There was a darker side to him though, something she failed to notice earlier lacking life experience or focusing just on the good. Something he'll tell her years later, something about being the better part of himself. She might've been right after all. In that constant struggle between the light and all-consuming darkness thrashing him around between two shores there was essential good that made a difference.

In the middle of crashing and rising worlds there was a moment where it could've been all they wished for, in another lifetime perhaps...

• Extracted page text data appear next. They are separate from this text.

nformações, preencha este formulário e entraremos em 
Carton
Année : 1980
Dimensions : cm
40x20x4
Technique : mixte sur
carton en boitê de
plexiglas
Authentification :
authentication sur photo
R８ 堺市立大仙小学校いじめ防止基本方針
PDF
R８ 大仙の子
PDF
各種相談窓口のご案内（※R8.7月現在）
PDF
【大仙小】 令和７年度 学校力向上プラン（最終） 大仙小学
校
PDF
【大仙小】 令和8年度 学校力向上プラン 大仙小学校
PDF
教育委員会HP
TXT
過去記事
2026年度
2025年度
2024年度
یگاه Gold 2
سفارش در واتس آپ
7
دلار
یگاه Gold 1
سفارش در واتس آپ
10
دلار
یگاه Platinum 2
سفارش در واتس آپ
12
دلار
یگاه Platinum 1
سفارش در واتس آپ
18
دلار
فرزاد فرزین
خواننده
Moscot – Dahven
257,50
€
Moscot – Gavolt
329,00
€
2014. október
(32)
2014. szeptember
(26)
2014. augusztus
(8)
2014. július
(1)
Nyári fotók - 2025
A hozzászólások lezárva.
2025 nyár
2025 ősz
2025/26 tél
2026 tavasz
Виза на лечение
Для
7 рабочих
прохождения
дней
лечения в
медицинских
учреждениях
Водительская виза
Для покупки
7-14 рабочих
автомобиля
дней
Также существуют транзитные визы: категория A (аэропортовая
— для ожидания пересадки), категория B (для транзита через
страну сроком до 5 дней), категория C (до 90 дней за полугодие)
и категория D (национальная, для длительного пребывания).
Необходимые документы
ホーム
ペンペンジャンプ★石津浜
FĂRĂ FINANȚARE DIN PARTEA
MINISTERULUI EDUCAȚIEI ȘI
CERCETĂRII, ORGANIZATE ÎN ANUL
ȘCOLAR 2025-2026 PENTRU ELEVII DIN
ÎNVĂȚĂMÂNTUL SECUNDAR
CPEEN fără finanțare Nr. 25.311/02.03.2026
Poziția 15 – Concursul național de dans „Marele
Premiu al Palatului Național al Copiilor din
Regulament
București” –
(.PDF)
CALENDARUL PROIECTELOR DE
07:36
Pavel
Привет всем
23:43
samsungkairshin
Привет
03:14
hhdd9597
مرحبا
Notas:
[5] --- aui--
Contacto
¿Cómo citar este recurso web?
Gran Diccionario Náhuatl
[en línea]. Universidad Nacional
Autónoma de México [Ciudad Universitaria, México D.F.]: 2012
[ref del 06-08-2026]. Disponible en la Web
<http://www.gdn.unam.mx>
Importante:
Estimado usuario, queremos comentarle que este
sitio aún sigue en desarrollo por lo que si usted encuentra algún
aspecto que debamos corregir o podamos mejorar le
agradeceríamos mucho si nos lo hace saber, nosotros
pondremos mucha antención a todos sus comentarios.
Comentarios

The moment will pass, not today or tomorrow but it will, even though they don't know it yet. In a couple of years she'll move on, soaring away from all this, leaving behind so many things to never return.
He'll be left behind too, as he always wished but didn't quite understand the meaning of it.
Things will come clear in the light of day when the void opens his eyes to the obvious truth.
She is gone.
And he let her.
In a desperate attempt he'll try to pour his feelings into music with her own words, to no avail.
Now all of a sudden he wakes up to the realization but it's too late to contemplate what would've been. He stands alone once again and looks back at the chances he missed whispering the untold with the unforgivable delay.
The sheer emptiness is deafening, words climb up in effort to breach the distance and time and mean something to both of them but it's not to be.
Moment has faded with the smoke from the last glimpse in that summer evening when all could've been different.

They don't know it yet.
He doesn't know he's bound to crash once again, harder than he could've ever imagined, with the gripping despair driving him insane.
He doesn't yet know that he'll betray her (even from the distance) and taint the memories with the black splatter of his own pain, leaving non-erasable stains on pure and degrading the innocent.
And for that she will never forgive him.

There must be many abysses people are staring into at various points of their lives deciding to plunge into the darkness or soar above. Choices are ours to make.

It's warm outside and the air is filled with the smells of fresh grass and wild flowers and trees, wishes are bound to come true one way or another.
She closes her eyes and at this  point still believes that one day he'll wake up, acknowledging painfully obvious, and stop tormenting them both.

The time stays still with the future yet to be written.